■ How to complete this task
The answer is the set of lines that include "labels", copied from the data below.

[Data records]
┄┄┄┄┄┄

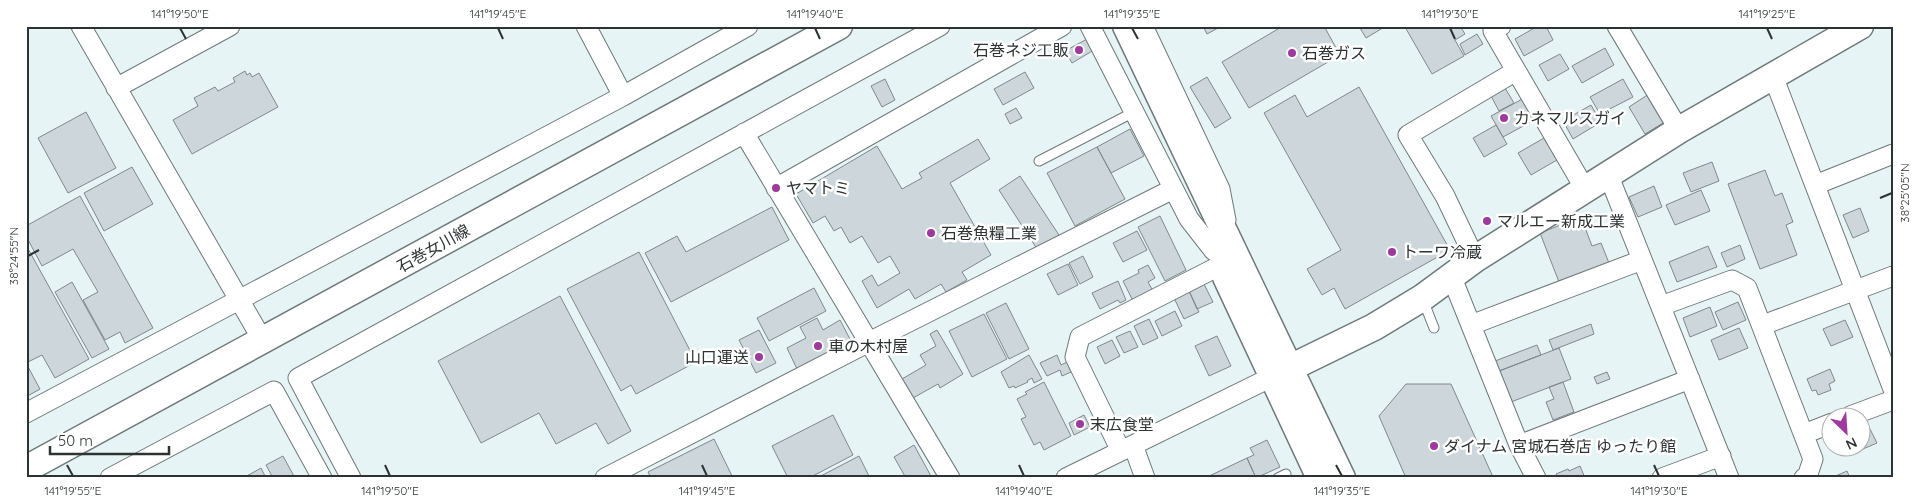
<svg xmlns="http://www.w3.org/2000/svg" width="1919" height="504" font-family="Quicksand,'Noto Sans JP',sans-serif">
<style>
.building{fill:#ccd6db;stroke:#7f888d}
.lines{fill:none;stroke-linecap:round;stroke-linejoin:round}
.lane-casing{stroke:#6e797a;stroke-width:11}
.street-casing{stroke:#6e797a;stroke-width:21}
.secondary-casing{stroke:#6e797a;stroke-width:29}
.lane{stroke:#fff;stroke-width:9}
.street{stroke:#fff;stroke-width:19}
.secondary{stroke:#fff;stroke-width:26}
.ticks{fill:none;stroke:#2d3232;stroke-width:2}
.poi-dot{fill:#9e399e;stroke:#fff;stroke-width:2}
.labels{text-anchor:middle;stroke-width:5;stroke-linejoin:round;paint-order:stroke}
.poi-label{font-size:16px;fill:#2d3232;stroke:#fff;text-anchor:start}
.street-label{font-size:16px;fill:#2d3232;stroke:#fff}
.neatline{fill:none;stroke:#2d3232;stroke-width:2}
.ticks-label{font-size:12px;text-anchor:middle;fill:#2d3232}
</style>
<rect width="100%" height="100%" fill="#e7f4f5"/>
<path class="building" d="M1203,26H1217L1218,28L1207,34Z
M1283,26H1324L1340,55L1249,108L1222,62Z
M1363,26H1386L1366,38L1360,28Z
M1406,26H1460L1465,34L1455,40L1464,56L1432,74L1405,27Z
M1538,26H1546L1553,40L1524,56L1515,39Z
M1477,34L1483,44L1465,55L1460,44Z
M1087,39L1094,50L1072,63L1065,51Z
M1605,48L1614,65L1582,83L1572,66Z
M1560,54L1569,69L1548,81L1539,65Z
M245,71L247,75L250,73L252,77L259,73L278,107L192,154L173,120L198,106L194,98L215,87L218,91L235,82L233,78Z
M1025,72L1034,88L1003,105L994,89Z
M1207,77L1231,118L1215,128L1190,87Z
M885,79L895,100L882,107L871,86Z
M1623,79L1633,97L1600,114L1590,97Z
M1359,87L1450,250L1345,309L1334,288L1322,295L1307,269L1341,250L1264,113L1295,95L1307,117Z
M1505,88L1514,103L1499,111L1491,96Z
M1652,92L1668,120L1645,134L1629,107Z
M1526,97L1538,118L1503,137L1491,116Z
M1591,105L1601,122L1573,139L1563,121Z
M1016,108L1022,118L1010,124L1005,114Z
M86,112L116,168L68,193L38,138Z
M1496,125L1507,144L1484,157L1473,138Z
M1130,129L1144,156L1111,173L1097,147Z
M1544,138L1557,160L1531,175L1518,153Z
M978,139L990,159L950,183L991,255L962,272L967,280L946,292L941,284L915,299L909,289L877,308L862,281L872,275L878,286L900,273L890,256L878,263L862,236L850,243L841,227L834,231L825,216L813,223L796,194L877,146L902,189L922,178L919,173Z
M1097,147L1125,199L1075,226L1047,173Z
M1712,162L1719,181L1691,192L1683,173Z
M132,167L153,204L104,231L84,193Z
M1765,170L1775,196L1782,193L1793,222L1786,225L1797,255L1760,269L1728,184Z
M1020,176L1059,235L1037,249L999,190Z
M1654,186L1662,207L1638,217L1629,197Z
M1701,190L1710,211L1675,225L1666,205Z
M80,196L153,328L125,343L120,332L105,340L83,300L98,292L73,249L42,266L26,236V226Z
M772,207L789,240L671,302L645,253L677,236L686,252Z
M1860,208L1869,231L1853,238L1843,215Z
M1160,216L1186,270L1165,281L1138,227Z
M1568,222L1571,230L1584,225L1592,246L1601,243L1609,263L1559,282L1540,233Z
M1137,231L1147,250L1123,262L1113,243Z
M26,245L89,359L55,378L42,355L26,363Z
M1740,245L1745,259L1727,267L1721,253Z
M1708,246L1717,267L1677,282L1669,262Z
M639,252L696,362L636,394L631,385L621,391L567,289Z
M1083,256L1093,277L1080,284L1069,263Z
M1068,264L1078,285L1058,295L1047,274Z
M1148,265L1155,278L1148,282L1153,291L1133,301L1123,281L1139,273L1138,270Z
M1118,281L1126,300L1120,303L1118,300L1100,309L1092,293Z
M72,282L109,349L92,358L55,292Z
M1204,284L1213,302L1197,309L1189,291Z
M814,288L826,311L769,341L757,318Z
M1189,291L1199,312L1184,319L1174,298Z
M560,296L631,431L608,444L596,423L556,444L539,413L481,443L438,361Z
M1738,302L1746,320L1723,330L1715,312Z
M1006,303L1029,349L1009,359L986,313Z
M1710,307L1717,326L1690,337L1683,318Z
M1175,311L1182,326L1162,336L1155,321Z
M984,314L1007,359L972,377L949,331Z
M817,318L823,330L840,320L851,341L797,369L787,348L806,338L800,327Z
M1149,319L1158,338L1143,345L1134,326Z
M1845,320L1853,337L1831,346L1823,329Z
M1591,324L1594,334L1553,350L1549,340Z
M1739,328L1748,348L1719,360L1711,340Z
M759,330L776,363L756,373L739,340Z
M937,330L963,374L940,388L938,384L913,398L902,379L926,365L920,355L936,346L930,334Z
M1130,331L1138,347L1124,353L1116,337Z
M1217,336L1231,366L1209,376L1195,346Z
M1112,340L1120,356L1105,364L1097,347Z
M1537,345L1541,355L1499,371L1495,361Z
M1559,348L1571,379L1511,402L1499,371Z
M1029,355L1042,379L1034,383L1032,378L1027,381L1028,382L1015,388L1014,386L1009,388L1001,372Z
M1057,355L1061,365L1067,362L1071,372L1062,376L1060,370L1047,376L1040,363Z
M26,363L40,389L26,397Z
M1830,369L1835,381L1829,384L1831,390L1818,395L1816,390L1812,391L1807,379Z
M1607,372L1610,379L1597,384L1594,377Z
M1044,382L1071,436L1044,450L1040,442L1034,445L1021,419L1026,417L1017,399L1027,394L1025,392Z
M1563,382L1574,412L1553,420L1546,402L1554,399L1549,387Z
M1406,384H1451L1493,477L1406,478L1379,416Z
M833,415L853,455L809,478H788L772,446Z
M1084,415L1090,427L1074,435L1069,423Z
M1864,428L1866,431L1870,429L1877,443L1863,449L1862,429Z
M714,439L733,478H651L648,472Z
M1267,440L1280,467L1256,478L1247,458L1254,455L1250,448Z
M914,445L932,478H906L894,457Z
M283,456L295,478H273L266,465Z
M859,456L870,478H817Z
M1247,458L1256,478H1205Z
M1580,466L1585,478H1558L1556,474L1568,469L1569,471Z
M261,468L266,478H246L245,477Z
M1847,471L1850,478H1831Z"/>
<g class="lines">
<g class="lane-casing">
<path id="lane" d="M1039,161L1134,112
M1423,300L1434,328
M1278,478L1286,474"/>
</g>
<g class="street-casing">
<path id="street" d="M81,26L263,341
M586,26L623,96
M1090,26L1189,219L1214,251
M1143,26L1220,189L1226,220
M1501,26L1493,31L1585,189
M1617,26L1679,130
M1773,76L1893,389
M116,88L230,26
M744,133L950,478
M1608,174L1729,478
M1815,185L1893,154
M776,188L1062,26
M1475,259L1445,196L1408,135L1516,71
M1452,278L1519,445L1536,478
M1661,306L1732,280L1747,288L1813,459L1807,477L1804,478
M1471,325L1642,260
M1763,325L1893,276
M26,413L623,96L748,26
M1850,416L1893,400
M1804,434L1832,423
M1133,445L1145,478
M1519,445L1690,379
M1121,451L1075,357L1080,337L1221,265
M110,478L274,391L322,478
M351,478L298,378L940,26
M605,478L869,342L1173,189
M1066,478L1282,372
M1662,478L1721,456"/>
</g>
<g class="secondary-casing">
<path id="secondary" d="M1126,26L1342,478
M1226,277L1320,478
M1290,368L1374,327L1422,298L1475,259L1679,130L1860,26
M26,469L839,26"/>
</g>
<use href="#lane" class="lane"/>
<use href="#street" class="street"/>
<use href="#secondary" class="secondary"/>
</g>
<path class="ticks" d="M180,28L186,39M498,28L503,39M815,28L820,39M1132,28L1138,39M1450,28L1455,39M1767,28L1772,39M1880,198L1892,193M28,256L39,250M67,465L73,476M385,465L390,476M702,465L707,476M1019,465L1024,476M1336,465L1342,476M1654,465L1659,476"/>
<g class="poi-dot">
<circle cx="1079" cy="50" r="5"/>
<circle cx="1292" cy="53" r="5"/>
<circle cx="1504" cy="118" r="5"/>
<circle cx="776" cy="188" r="5"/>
<circle cx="1487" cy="221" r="5"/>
<circle cx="931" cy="233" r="5"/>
<circle cx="1392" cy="252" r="5"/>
<circle cx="818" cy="346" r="5"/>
<circle cx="759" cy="357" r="5"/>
<circle cx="1080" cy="424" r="5"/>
<circle cx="1434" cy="446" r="5"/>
</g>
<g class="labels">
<g class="poi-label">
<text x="1069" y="56" text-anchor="end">石巻ネジ工販</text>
<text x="1302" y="59">石巻ガス</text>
<text x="1514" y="124">カネマルスガイ</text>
<text x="786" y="194">ヤマトミ</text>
<text x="1497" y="227">マルエー新成工業</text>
<text x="941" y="239">石巻魚糧工業</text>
<text x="1402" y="258">トーワ冷蔵</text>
<text x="828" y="352">車の木村屋</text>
<text x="749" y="363" text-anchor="end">山口運送</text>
<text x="1090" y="430">末広食堂</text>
<text x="1444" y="452">ダイナム 宮城石巻店 ゆったり館</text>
</g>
<g class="street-label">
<text transform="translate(433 248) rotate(-29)" y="6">石巻女川線</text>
</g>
</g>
<rect width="1919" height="504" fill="none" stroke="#ffffff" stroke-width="55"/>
<g transform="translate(1846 432) rotate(155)"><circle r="24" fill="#ffffff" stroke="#abadad"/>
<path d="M0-4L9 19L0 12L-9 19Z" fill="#9e399e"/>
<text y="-8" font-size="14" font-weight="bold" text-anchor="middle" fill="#2d3232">N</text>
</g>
<path d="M50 446v8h119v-8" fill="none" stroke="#2d3232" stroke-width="2.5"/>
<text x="58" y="446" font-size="15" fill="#2d3232" stroke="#ffffff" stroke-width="4" paint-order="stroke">50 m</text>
<rect x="28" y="28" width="1864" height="448" class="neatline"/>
<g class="ticks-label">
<text x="180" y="18">141°19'50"E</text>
<text x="498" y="18">141°19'45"E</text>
<text x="815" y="18">141°19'40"E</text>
<text x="1132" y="18">141°19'35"E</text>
<text x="1450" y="18">141°19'30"E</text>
<text x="1767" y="18">141°19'25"E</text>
<text transform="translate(1905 193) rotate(-90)" y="4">38°25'05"N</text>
<text transform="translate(14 256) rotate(-90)" y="4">38°24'55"N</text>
<text x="73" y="495">141°19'55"E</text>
<text x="390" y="495">141°19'50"E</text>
<text x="707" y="495">141°19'45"E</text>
<text x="1024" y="495">141°19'40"E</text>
<text x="1342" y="495">141°19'35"E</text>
<text x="1659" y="495">141°19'30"E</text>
</g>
</svg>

┄┄┄┄┄┄

■ Exercise answer
.labels{text-anchor:middle;stroke-width:5;stroke-linejoin:round;paint-order:stroke}
<g class="labels">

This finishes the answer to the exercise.